In the comment section of my previous post, a number of people were dismissive of the model because it failed to do well in out-of-sample tests. Here are some examples:

It’s literally fit to the data through 2017. There’s nothing to explain.

And

The model quickly fails as soon as it encounters out of sample data, wouldn’t read into it too much.

I don’t agree.  To illustrate my objection, I’ll review an example from previous research I did on the Great Depression.  

Irving Fisher first developed the idea of the Phillips Curve in a 1923 paper that contained this graph (from a later 1925 version):

The variable P is a distributed lag of inflation, whereas T is a crude measure of real output.  I then applied Fisher’s model to the period from 1923 through 1935:

Fisher’s model worked very well during 1915 to 1922, and continued to do OK from 1923-33. Then the model completely broke down after July 1933. It’s important to know why.

Instead of assuming “there’s nothing to see here”, I decided to investigate why the Phillips Curve model failed after July 1933.  It turns out that in July 1933 the federal government mandated a 20% across-the-board nominal wage increase, which caused prices and output to move in the opposite direction.

The failure of the Phillips Curve model after July 1933 suggests a need to replace this simple model with a more fundamental model, such as the AS/AD framework, which allows for both positive and negative correlations between prices and output. 

I am reminded of this exchange in a recent David Beckworth podcast with George Selgin:

Beckworth: But don’t we, as people who like to look through maybe an aggregate demand or nominal GDP perspective, aren’t we also invoking something similar to the Phillips curve? We invoke a short run aggregate supply curve that gets really steep going up. How different is that?

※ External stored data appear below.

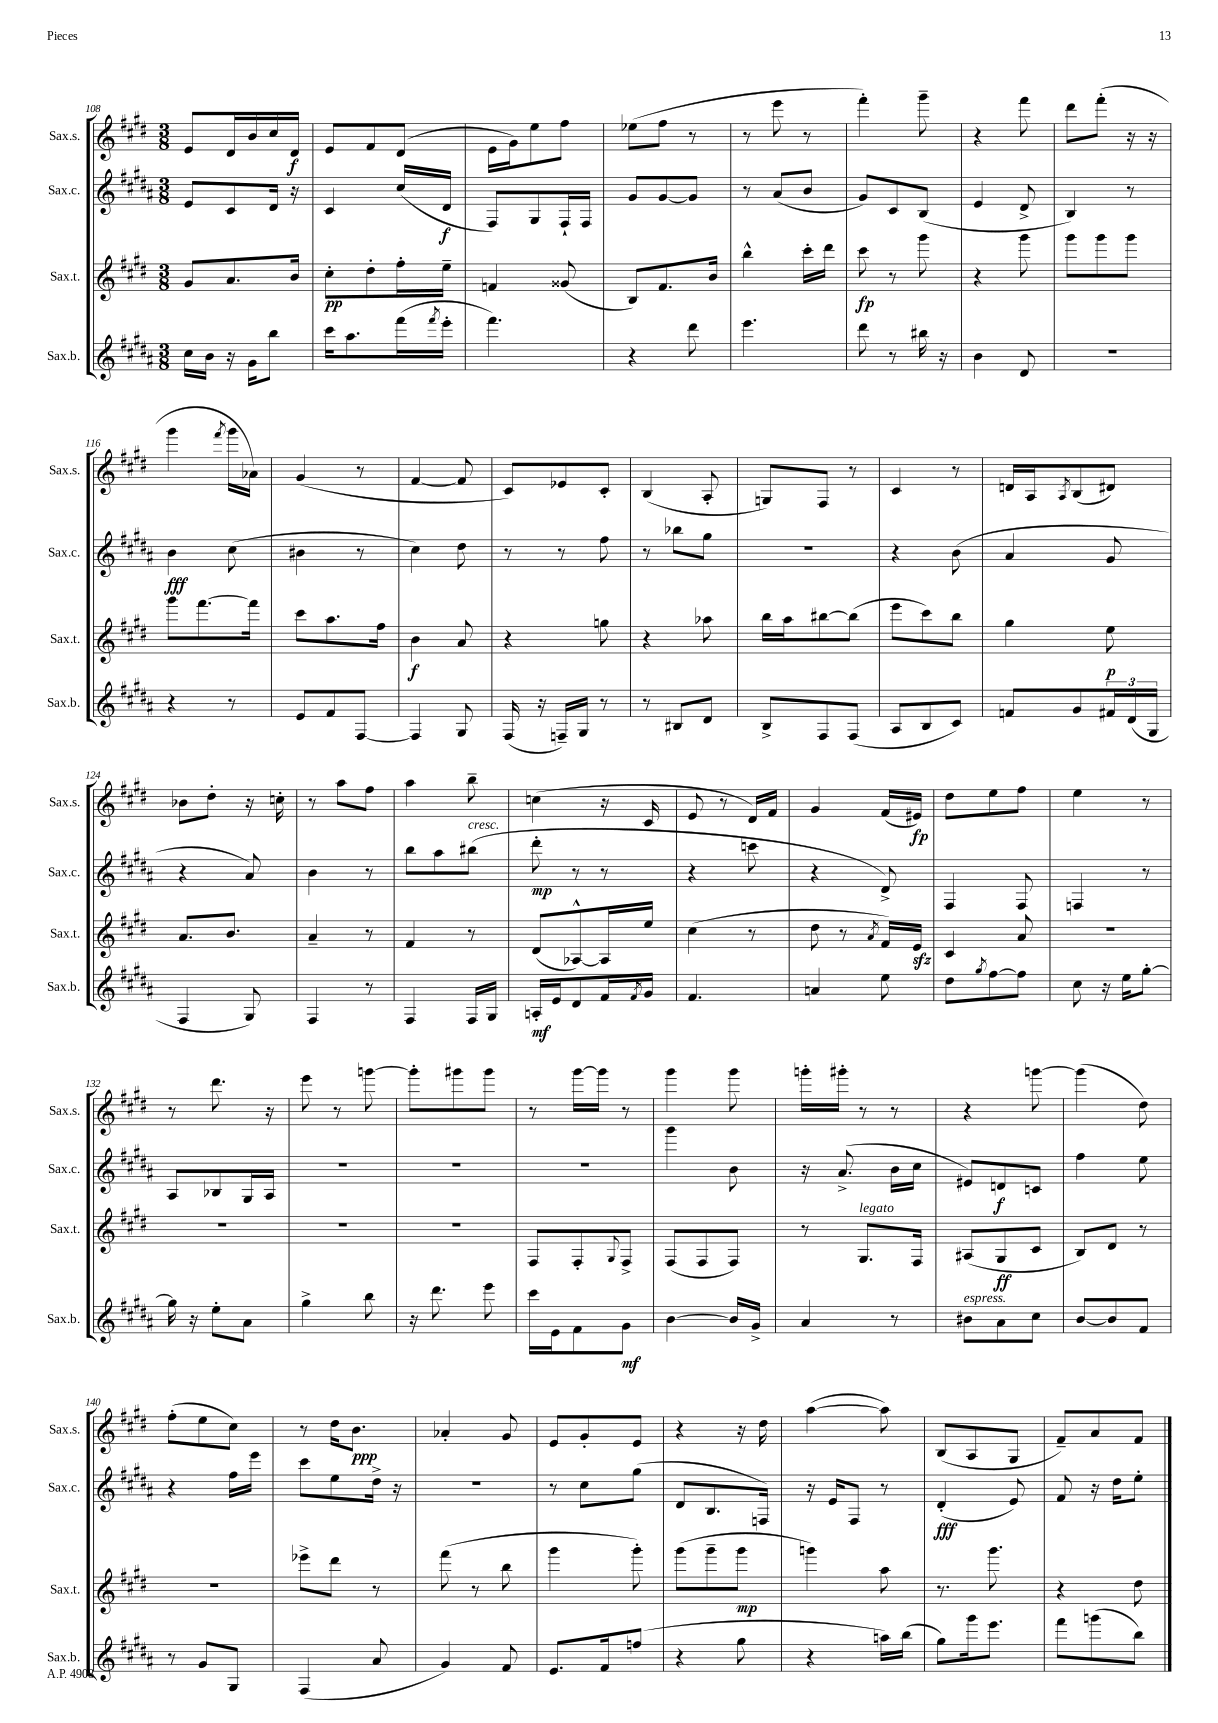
<<
\new StaffGroup <<
\new Staff = "s0" \with { instrumentName = "Sax.s." shortInstrumentName = "Sax.s." } {
    \clef treble \key e \major \numericTimeSignature \time 3/8
    e'8 dis'16 b'16 cis''16 dis'16\f |
    e'8 fis'8 dis'8( |
    e'16 gis'16) e''8 fis''8 |
    ees''8( fis''8 r8 |
    r8 e'''8 r8 |
    fis'''4-.) gis'''8-- |
    r4 fis'''8 |
    dis'''8 fis'''8-.( r16 r16 |
    gis'''4 \acciaccatura { fis'''8 } gis'''16 aes'16) |
    gis'4( r8 |
    fis'4~ fis'8 |
    cis'8) ees'8 cis'8-. |
    b4( a8-. |
    g8) fis8 r8 |
    cis'4 r8 |
    d'16 a16 \acciaccatura { a8 } b8( dis'8) |
    bes'8 dis''8-. r16 c''16-. |
    r8 a''8 fis''8 |
    a''4 b''8-- |
    c''4( r16 cis'16 |
    e'8 r8 dis'16) fis'16 |
    gis'4 fis'16( eis'16\fp) |
    dis''8 e''8 fis''8 |
    e''4 r8 |
    r8 dis'''8. r16 |
    e'''8 r8 g'''8~ |
    g'''8-. gis'''8 gis'''8 |
    r8 gis'''16~ gis'''16 r8 |
    gis'''4 gis'''8 |
    g'''16-. gis'''16-. r8 r8 |
    r4 g'''8~ |
    g'''4( dis''8) |
    fis''8-.( e''8 cis''8) |
    r8 dis''16 b'8.\ppp |
    aes'4-. gis'8 |
    e'8 gis'8-. e'8 |
    r4 r16 dis''16 |
    a''4~( a''8) |
    b8( a8 gis8 |
    fis'8--) a'8 fis'8 \bar "|." |
}
\new Staff = "s1" \with { instrumentName = "Sax.c." shortInstrumentName = "Sax.c." } {
    \clef treble \key b \major \numericTimeSignature \time 3/8
    e'8 cis'8 dis'16 r16 |
    cis'4 cis''16( dis'16\f |
    fis8) gis8 fis16-! fis16 |
    gis'8 gis'8~ gis'8 |
    r8 ais'8( b'8 |
    gis'8) cis'8 b8( |
    e'4 dis'8-> |
    b4) r8 |
    b'4\fff cis''8( |
    bis'4 r8 |
    cis''4) dis''8 |
    r8 r8 fis''8 |
    r8 bes''8 gis''8 |
    R4. |
    r4 b'8( |
    ais'4 gis'8 |
    r4 ais'8) |
    b'4 r8 |
    b''8 ais''8 bis''8^\markup { \italic "cresc." }( |
    dis'''8-.\mp r8 r8 |
    r4 c'''8 |
    r4 dis'8->) |
    fis4 fis8 |
    f4 r8 |
    ais8 bes8 gis16 ais16 |
    R4. |
    R4. |
    R4. |
    gis'''4 b'8 |
    r16 ais'8.->( b'16 cis''16 |
    eis'8) d'8\f c'8 |
    fis''4 e''8 |
    r4 fis''16 e'''16 |
    cis'''8 e''8 dis''16-> r16 |
    R4. |
    r8 cis''8 gis''8( |
    dis'8 b8. f16) |
    r16 e'16 fis8 r8 |
    dis'4-.\fff( e'8) |
    fis'8 r16 dis''16 e''8-. \bar "|." |
}
\new Staff = "s2" \with { instrumentName = "Sax.t." shortInstrumentName = "Sax.t." } {
    \clef treble \key e \major \numericTimeSignature \time 3/8
    gis'8 a'8. b'16 |
    cis''8-.\pp dis''8-. fis''16-. e''16-- |
    f'4 gisis'8( |
    b8) fis'8. b'16 |
    b''4-^ cis'''16-. dis'''16 |
    cis'''8\fp r8 gis'''8 |
    r4 gis'''8 |
    gis'''8 gis'''8 gis'''8 |
    gis'''8 fis'''8.~ fis'''16 |
    cis'''8 a''8. fis''16 |
    b'4\f a'8 |
    r4 g''8 |
    r4 aes''8 |
    b''16 a''16 bis''8~ bis''8( |
    e'''8 cis'''8) b''8 |
    gis''4 e''8\p |
    a'8. b'8. |
    a'4-- r8 |
    fis'4 r8 |
    dis'8( aes8~-^) aes16 e''16 |
    cis''4( r8 |
    dis''8 r8 \acciaccatura { a'8 } fis'16) e'16\sfz |
    cis'4 a'8 |
    R4. |
    R4. |
    R4. |
    R4. |
    fis8 fis8-. \appoggiatura { gis8 } fis8-> |
    fis8( fis8 fis8) |
    r8 gis8.^\markup { \italic "legato" } fis16 |
    ais8( gis8\ff cis'8 |
    b8) dis'8 r8 |
    R4. |
    ees'''8-> dis'''8 r8 |
    fis'''8( r8 b''8 |
    gis'''4 gis'''8-.) |
    gis'''8( gis'''8-- gis'''8\mp |
    g'''4) a''8 |
    r8. gis'''8. |
    r4 dis''8 \bar "|." |
}
\new Staff = "s3" \with { instrumentName = "Sax.b." shortInstrumentName = "Sax.b." } {
    \clef treble \key b \major \numericTimeSignature \time 3/8
    cis''16 b'16 r16 gis'16 b''8 |
    cis'''16 ais''8. fis'''16( \acciaccatura { fis'''8 } e'''16-. |
    fis'''4.) |
    r4 dis'''8 |
    e'''4. |
    dis'''8 r8 bis''16 r16 |
    b'4 dis'8 |
    R4. |
    r4 r8 |
    e'8 fis'8 fis8~ |
    fis4 gis8 |
    fis16( r16 f16--) gis16 r8 |
    r8 bis8 dis'8 |
    b8-> fis8 fis8( |
    ais8 b8 cis'8) |
    f'8 gis'8 \tuplet 3/2 { fis'16 dis'16( gis16 } |
    fis4 gis8) |
    fis4 r8 |
    fis4 fis16 gis16 |
    a16-.\mf e'16 dis'8 fis'16 \acciaccatura { fis'8 } gis'16 |
    fis'4. |
    a'4 e''8 |
    dis''8 \acciaccatura { gis''8 } fis''8~ fis''8 |
    cis''8 r16 e''16 gis''8~-. |
    gis''16 r16 e''8-. ais'8 |
    gis''4-> b''8 |
    r16 dis'''8. e'''8 |
    cis'''16 e'16 fis'8 gis'8\mf |
    b'4~ b'16 gis'16-> |
    ais'4 r8 |
    bis'8^\markup { \italic "espress." } ais'8 cis''8 |
    b'8~ b'8 fis'8 |
    r8 gis'8 gis8 |
    fis4( ais'8 |
    gis'4) fis'8 |
    e'8. fis'16 f''8( |
    r4 gis''8 |
    r4 a''16) b''16( |
    gis''8) gis'''16 e'''8. |
    fis'''8 g'''8( b''8) \bar "|." |
}
>>
>>
\layout { \context { \Score currentBarNumber = #108 } }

Selgin: I think it’s very different. I think that the Phillips curve takes too many shortcuts or tries to do too many things at once. That’s what a reduced form relationship basically is. I think that thinking in terms of aggregate supply and aggregate demand shifting around is closer to grasping the true structural relationships. Even though it’s not particularly complicated, it isn’t much more complicated, but it is somewhat more complicated. You have two schedules instead of one, for starters, and I think that it matters.

The model of economic sentiment discussed in my previous post continued to do well between 2016 and 2020, and then failed spectacularly.  It’s interesting to think about why this happened.  The Economist attributed the failure to Covid, whereas I cited increased political polarization.

Out-of-sample failures do point to a flaw in the model.  But they can also provide hints as to how the model can be improved.